▸ **TASK REQUIREMENTS**
a. Reproduce the part of the sklears-core documentation starting at "pub struct Untrained;" and ending at "model (compile error)".
b. Answer these questions from the sklears-core documentation:
(i) Which traits are listed as the core traits?
(ii) Which two associated types does the Estimator trait declare?
(iii) What does passing -1 to n_jobs do, according to the code comment?
c. Decide whether each statement agrees with the sklears-core documentation:
(i) Models track training state at compile time by using phantom types.
(ii) The Transform trait is described as being for training an estimator on data.
(iii) validation::check_array is used to check for NaN/Inf values.
=== EXCERPT PROVIDED ===
Crate sklears_core

Expand description

§sklears-core - Core Traits and Utilities

This crate provides the foundational traits, types, and utilities that power the entire sklears machine learning ecosystem.

§Overview

sklears-core defines the essential building blocks for machine learning in Rust:

Core Traits: Estimator, Fit, Predict, Transform, Score
Type System: Type-safe state machines (Untrained/Trained)
Error Handling: Comprehensive error types with context
Validation: Input validation and consistency checks
Utilities: Common helper functions and types
Parallel Processing: Abstractions for parallel algorithms
Dataset Handling: Data loading, splitting, and manipulation

§Core Traits

§Estimator

The base trait for all machine learning models:

pub trait Estimator {
    type Config;
    type Error;
}

§Fit

Training an estimator on data:

pub trait Fit<X, Y> {
    type Fitted;
    fn fit(self, x: &X, y: &Y) -> Result<Self::Fitted, Self::Error>;
}

§Predict

Making predictions with a trained model:

pub trait Predict<X, Y> {
    fn predict(&self, x: &X) -> Result<Y, Self::Error>;
}

§Transform

Transforming data (for preprocessing and dimensionality reduction):

pub trait Transform<X> {
    fn transform(&self, x: &X) -> Result<X, Self::Error>;
}

§Type-Safe State Machines

Models use phantom types to track training state at compile time:

pub struct Untrained;
pub struct Trained;

pub struct Model<State = Untrained> {
    config: ModelConfig,
    state: PhantomData<State>,
    weights: Option<Weights>, // Only Some in Trained state
}

This ensures:

✅ Can’t predict with an untrained model (compile error)
✅ Can’t accidentally re-train a trained model
✅ Type system enforces correct usage patterns

§Error Handling

Comprehensive error types with rich context:

pub enum SklearsError {
    InvalidInput(String),
    ShapeMismatch { expected: Shape, got: Shape },
    NotFitted,
    ConvergenceError { iterations: usize },
    // ... and many more
}

§Validation

Input validation utilities ensure data consistency:

use sklears_core::validation;

// Check that X and y have compatible shapes
validation::check_consistent_length(x, y)?;

// Check for NaN/Inf values
validation::check_array(x)?;

// Validate classification targets
validation::check_classification_targets(y)?;

§Parallel Processing

Abstractions for parallel algorithm execution:

use sklears_core::parallel::ParallelConfig;
use rayon::prelude::*;

let config = ParallelConfig::new().n_jobs(-1); // Use all cores

data.par_iter()
=== SOURCE INFORMATION ===
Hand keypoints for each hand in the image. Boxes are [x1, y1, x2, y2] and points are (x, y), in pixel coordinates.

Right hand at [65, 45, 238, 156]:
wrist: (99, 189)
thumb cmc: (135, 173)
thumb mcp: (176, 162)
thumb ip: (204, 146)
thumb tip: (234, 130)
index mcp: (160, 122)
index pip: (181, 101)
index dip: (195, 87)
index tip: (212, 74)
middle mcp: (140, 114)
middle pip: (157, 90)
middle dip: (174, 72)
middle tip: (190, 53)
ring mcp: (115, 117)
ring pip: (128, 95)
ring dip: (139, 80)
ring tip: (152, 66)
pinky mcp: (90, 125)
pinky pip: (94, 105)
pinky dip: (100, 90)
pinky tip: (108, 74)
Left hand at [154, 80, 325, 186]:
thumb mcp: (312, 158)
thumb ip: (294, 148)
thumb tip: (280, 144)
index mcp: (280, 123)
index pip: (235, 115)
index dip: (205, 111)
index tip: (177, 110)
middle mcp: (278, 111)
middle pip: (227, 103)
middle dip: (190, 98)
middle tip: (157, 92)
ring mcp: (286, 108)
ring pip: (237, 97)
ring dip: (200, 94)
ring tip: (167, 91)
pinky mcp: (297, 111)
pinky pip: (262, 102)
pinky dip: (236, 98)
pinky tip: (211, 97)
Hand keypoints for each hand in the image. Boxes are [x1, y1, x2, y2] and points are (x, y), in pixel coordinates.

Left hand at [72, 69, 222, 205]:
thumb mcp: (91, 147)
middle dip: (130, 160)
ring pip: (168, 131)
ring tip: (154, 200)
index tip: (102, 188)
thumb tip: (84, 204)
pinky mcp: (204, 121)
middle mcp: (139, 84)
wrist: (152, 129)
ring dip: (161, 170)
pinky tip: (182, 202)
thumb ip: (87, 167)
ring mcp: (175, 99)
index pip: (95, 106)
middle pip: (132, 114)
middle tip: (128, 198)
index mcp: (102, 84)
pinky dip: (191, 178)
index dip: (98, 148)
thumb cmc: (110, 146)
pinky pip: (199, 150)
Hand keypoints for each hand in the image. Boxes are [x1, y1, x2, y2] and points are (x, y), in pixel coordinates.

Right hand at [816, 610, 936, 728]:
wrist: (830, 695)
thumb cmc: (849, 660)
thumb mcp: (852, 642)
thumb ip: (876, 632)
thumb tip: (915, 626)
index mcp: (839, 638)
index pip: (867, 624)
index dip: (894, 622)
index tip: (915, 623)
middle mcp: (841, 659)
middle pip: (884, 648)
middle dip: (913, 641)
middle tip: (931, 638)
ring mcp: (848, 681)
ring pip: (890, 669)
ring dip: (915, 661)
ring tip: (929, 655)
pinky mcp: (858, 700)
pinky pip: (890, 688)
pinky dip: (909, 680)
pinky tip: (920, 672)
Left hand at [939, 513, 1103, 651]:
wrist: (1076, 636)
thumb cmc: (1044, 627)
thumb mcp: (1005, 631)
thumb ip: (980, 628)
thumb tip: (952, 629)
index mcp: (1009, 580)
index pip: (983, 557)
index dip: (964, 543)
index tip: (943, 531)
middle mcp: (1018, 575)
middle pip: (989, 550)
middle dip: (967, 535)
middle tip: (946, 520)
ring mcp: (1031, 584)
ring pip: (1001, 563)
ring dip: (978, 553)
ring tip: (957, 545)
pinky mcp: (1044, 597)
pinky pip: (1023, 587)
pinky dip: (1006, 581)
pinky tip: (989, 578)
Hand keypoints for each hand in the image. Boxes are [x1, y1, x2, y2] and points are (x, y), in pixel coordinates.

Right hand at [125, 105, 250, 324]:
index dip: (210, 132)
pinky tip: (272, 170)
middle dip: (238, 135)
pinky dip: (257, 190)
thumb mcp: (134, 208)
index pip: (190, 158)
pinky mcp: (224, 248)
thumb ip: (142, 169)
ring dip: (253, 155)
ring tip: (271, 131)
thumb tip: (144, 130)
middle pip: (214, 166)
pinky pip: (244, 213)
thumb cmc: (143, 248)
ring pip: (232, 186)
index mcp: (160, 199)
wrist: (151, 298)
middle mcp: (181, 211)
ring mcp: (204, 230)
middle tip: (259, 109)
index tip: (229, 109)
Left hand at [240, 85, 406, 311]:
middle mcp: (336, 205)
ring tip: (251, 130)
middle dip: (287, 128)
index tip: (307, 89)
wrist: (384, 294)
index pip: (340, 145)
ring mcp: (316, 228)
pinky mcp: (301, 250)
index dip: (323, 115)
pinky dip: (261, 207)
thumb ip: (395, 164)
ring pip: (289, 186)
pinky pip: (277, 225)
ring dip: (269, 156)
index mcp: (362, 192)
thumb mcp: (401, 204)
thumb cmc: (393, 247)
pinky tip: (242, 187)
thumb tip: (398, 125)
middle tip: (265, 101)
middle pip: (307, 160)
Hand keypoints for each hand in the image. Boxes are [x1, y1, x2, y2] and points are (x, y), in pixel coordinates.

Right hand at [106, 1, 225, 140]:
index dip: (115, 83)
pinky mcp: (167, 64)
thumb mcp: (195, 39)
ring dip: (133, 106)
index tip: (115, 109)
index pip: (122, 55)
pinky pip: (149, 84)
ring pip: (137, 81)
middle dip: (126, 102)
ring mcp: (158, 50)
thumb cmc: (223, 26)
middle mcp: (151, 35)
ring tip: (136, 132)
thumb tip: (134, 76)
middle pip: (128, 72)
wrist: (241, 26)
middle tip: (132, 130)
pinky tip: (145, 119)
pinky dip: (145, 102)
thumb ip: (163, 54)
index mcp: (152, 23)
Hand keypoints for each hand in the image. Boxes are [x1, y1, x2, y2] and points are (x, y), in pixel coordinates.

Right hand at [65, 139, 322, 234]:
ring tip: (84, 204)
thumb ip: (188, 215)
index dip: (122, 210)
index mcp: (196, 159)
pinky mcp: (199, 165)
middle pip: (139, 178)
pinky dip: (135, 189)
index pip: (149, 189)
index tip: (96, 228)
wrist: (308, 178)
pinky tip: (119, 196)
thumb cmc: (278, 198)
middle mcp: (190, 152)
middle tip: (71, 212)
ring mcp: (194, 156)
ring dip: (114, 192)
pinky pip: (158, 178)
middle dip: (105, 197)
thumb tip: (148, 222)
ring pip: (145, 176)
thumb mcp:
===
▸ **SOLVED PROBLEMS**
a.
pub struct Untrained;
pub struct Trained;

pub struct Model<State = Untrained> {
    config: ModelConfig,
    state: PhantomData<State>,
    weights: Option<Weights>, // Only Some in Trained state
}

This ensures:

✅ Can’t predict with an untrained model (compile error)

b.
(i) Estimator, Fit, Predict, Transform, Score
(ii) Config and Error
(iii) It uses all cores.

c.
(i) Yes: "Models use phantom types to track training state at compile time"
(ii) No: "Transforming data (for preprocessing and dimensionality reduction)"
(iii) Yes: "Check for NaN/Inf values"